I'm using pyspark 3.2.1. I'm trying to find missing value count in each of the column of my pyspark data frame. So I used following code
dataColumns=['columns in my data frame']
df.select([count(when(isnan(c), c)).alias(c) for c in dataColumns]).show(truncate=False)
But I got error message
---------------------------------------------------------------------------
AnalysisException Traceback (most recent call last)
<ipython-input-56-6c7766e33c77> in <module>()
1 dataColumns=['myDate']
----> 2 df.select([count(when(isnan(c), c)).alias(c) for c in dataColumns]).show(truncate=False)
/usr/local/spark/python/pyspark/sql/dataframe.py in select(self, *cols)
1667 [Row(name='Alice', age=12), Row(name='Bob', age=15)]
1668 """
-> 1669 jdf = self._jdf.select(self._jcols(*cols))
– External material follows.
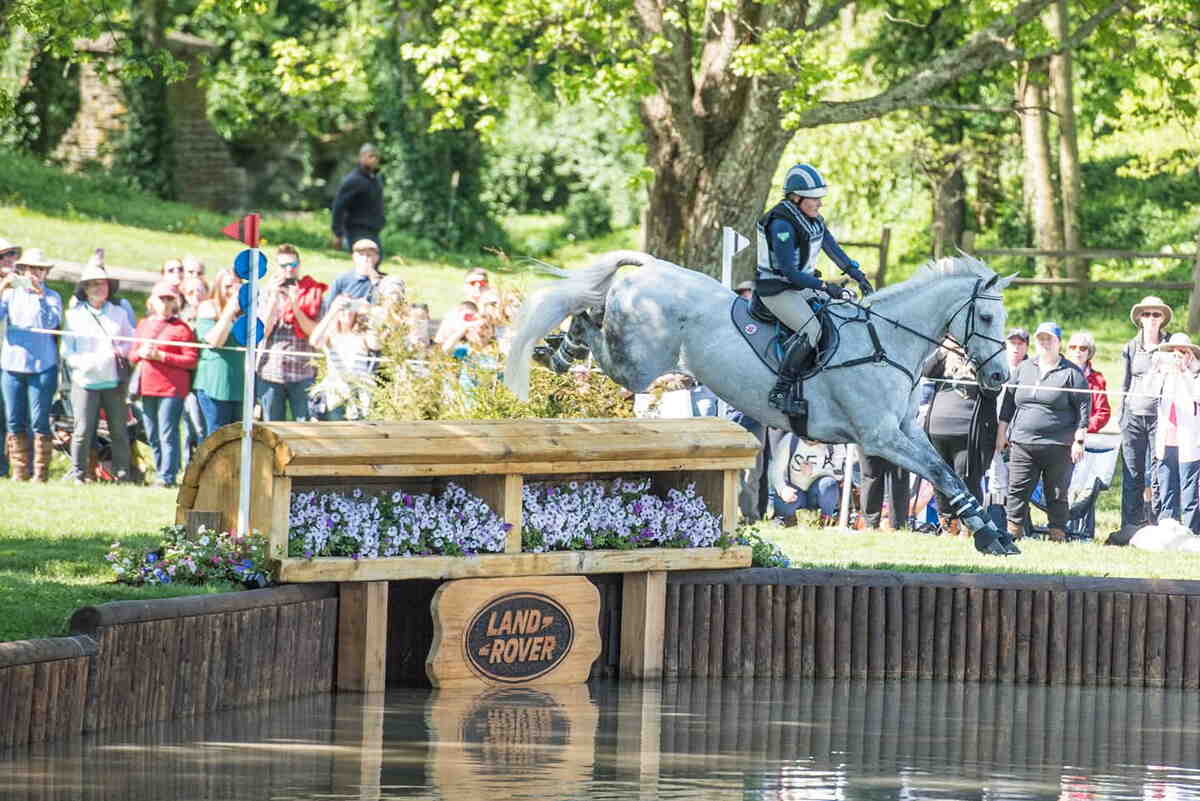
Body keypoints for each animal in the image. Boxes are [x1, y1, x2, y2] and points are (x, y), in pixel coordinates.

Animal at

1670 return DataFrame(jdf, self.sql_ctx)
1671
/usr/local/spark/python/lib/py4j-0.10.9-src.zip/py4j/java_gateway.py in __call__(self, *args)
1303 answer = self.gateway_client.send_command(command)
1304 return_value = get_return_value(
-> 1305 answer, self.gateway_client, self.target_id, self.name)
1306
1307 for temp_arg in temp_args:
/usr/local/spark/python/pyspark/sql/utils.py in deco(*a, **kw)
115 # Hide where the exception came from that shows a non-Pythonic
116 # JVM exception message.
--> 117 raise converted from None
118 else:
119 raise
AnalysisException: cannot resolve 'isnan(`myDate`)' due to data type mismatch: argument 1 requires (double or float) type, however, '`myDate`' is of timestamp type.;
'Aggregate [count(CASE WHEN isnan(myDate#1994) THEN myDate END) AS myDate#5831]
Can you please help me to resolve this issue?